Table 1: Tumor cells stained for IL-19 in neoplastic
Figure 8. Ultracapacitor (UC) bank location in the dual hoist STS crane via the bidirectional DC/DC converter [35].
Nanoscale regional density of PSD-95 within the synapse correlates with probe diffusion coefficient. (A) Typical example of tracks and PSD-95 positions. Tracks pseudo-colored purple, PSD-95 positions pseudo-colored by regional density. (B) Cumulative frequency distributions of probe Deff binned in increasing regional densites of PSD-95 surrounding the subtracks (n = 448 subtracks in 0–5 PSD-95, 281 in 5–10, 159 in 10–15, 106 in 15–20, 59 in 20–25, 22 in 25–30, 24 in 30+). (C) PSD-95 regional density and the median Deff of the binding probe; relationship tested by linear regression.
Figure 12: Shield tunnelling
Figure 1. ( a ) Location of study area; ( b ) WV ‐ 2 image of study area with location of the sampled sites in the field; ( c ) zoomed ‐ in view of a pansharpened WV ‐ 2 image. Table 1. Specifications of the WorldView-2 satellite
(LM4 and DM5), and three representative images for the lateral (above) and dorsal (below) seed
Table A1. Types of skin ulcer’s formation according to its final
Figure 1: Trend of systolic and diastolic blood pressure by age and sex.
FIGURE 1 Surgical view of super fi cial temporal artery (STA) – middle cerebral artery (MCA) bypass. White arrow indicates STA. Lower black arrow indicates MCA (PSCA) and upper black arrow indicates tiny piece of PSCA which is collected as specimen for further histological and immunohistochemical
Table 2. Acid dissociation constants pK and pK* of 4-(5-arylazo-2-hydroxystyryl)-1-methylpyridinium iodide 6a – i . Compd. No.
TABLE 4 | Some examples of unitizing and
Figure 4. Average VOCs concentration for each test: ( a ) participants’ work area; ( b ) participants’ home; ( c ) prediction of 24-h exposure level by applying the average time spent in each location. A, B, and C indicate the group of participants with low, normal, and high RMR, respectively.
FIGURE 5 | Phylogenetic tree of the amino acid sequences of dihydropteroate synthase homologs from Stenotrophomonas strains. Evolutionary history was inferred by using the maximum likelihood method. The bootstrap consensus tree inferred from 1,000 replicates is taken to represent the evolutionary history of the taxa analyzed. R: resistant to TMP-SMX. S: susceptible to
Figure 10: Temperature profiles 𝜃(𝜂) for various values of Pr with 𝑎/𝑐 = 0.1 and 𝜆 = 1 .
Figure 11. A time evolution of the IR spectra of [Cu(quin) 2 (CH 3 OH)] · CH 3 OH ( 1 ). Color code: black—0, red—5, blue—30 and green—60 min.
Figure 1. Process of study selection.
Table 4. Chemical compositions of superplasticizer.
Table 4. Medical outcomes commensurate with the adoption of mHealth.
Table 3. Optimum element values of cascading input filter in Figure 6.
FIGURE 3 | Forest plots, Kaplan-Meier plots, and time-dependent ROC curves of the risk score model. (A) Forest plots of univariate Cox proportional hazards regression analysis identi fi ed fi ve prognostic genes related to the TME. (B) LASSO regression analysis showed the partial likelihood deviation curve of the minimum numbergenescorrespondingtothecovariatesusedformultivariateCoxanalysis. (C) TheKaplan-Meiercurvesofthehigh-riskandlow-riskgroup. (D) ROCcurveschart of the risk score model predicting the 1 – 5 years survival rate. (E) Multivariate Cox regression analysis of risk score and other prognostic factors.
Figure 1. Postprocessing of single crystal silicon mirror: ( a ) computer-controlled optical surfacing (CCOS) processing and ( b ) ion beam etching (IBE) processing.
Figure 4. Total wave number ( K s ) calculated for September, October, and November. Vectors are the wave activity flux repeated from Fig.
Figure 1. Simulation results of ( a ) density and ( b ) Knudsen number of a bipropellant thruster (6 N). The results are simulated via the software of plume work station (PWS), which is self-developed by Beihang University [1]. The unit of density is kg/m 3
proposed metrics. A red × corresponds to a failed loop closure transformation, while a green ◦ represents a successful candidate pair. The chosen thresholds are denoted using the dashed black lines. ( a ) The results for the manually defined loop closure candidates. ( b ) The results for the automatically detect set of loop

Task directions → The lines to copy run from the start of the records above through the line holding "TABLE 4 | Some examples of unitizing and"; give them exactly, both ends included, and nothing else.

Answer to this problem →
Table 1: Tumor cells stained for IL-19 in neoplastic
Figure 8. Ultracapacitor (UC) bank location in the dual hoist STS crane via the bidirectional DC/DC converter [35].
Nanoscale regional density of PSD-95 within the synapse correlates with probe diffusion coefficient. (A) Typical example of tracks and PSD-95 positions. Tracks pseudo-colored purple, PSD-95 positions pseudo-colored by regional density. (B) Cumulative frequency distributions of probe Deff binned in increasing regional densites of PSD-95 surrounding the subtracks (n = 448 subtracks in 0–5 PSD-95, 281 in 5–10, 159 in 10–15, 106 in 15–20, 59 in 20–25, 22 in 25–30, 24 in 30+). (C) PSD-95 regional density and the median Deff of the binding probe; relationship tested by linear regression.
Figure 12: Shield tunnelling
Figure 1. ( a ) Location of study area; ( b ) WV ‐ 2 image of study area with location of the sampled sites in the field; ( c ) zoomed ‐ in view of a pansharpened WV ‐ 2 image. Table 1. Specifications of the WorldView-2 satellite
(LM4 and DM5), and three representative images for the lateral (above) and dorsal (below) seed
Table A1. Types of skin ulcer’s formation according to its final
Figure 1: Trend of systolic and diastolic blood pressure by age and sex.
FIGURE 1 Surgical view of super fi cial temporal artery (STA) – middle cerebral artery (MCA) bypass. White arrow indicates STA. Lower black arrow indicates MCA (PSCA) and upper black arrow indicates tiny piece of PSCA which is collected as specimen for further histological and immunohistochemical
Table 2. Acid dissociation constants pK and pK* of 4-(5-arylazo-2-hydroxystyryl)-1-methylpyridinium iodide 6a – i . Compd. No.
TABLE 4 | Some examples of unitizing and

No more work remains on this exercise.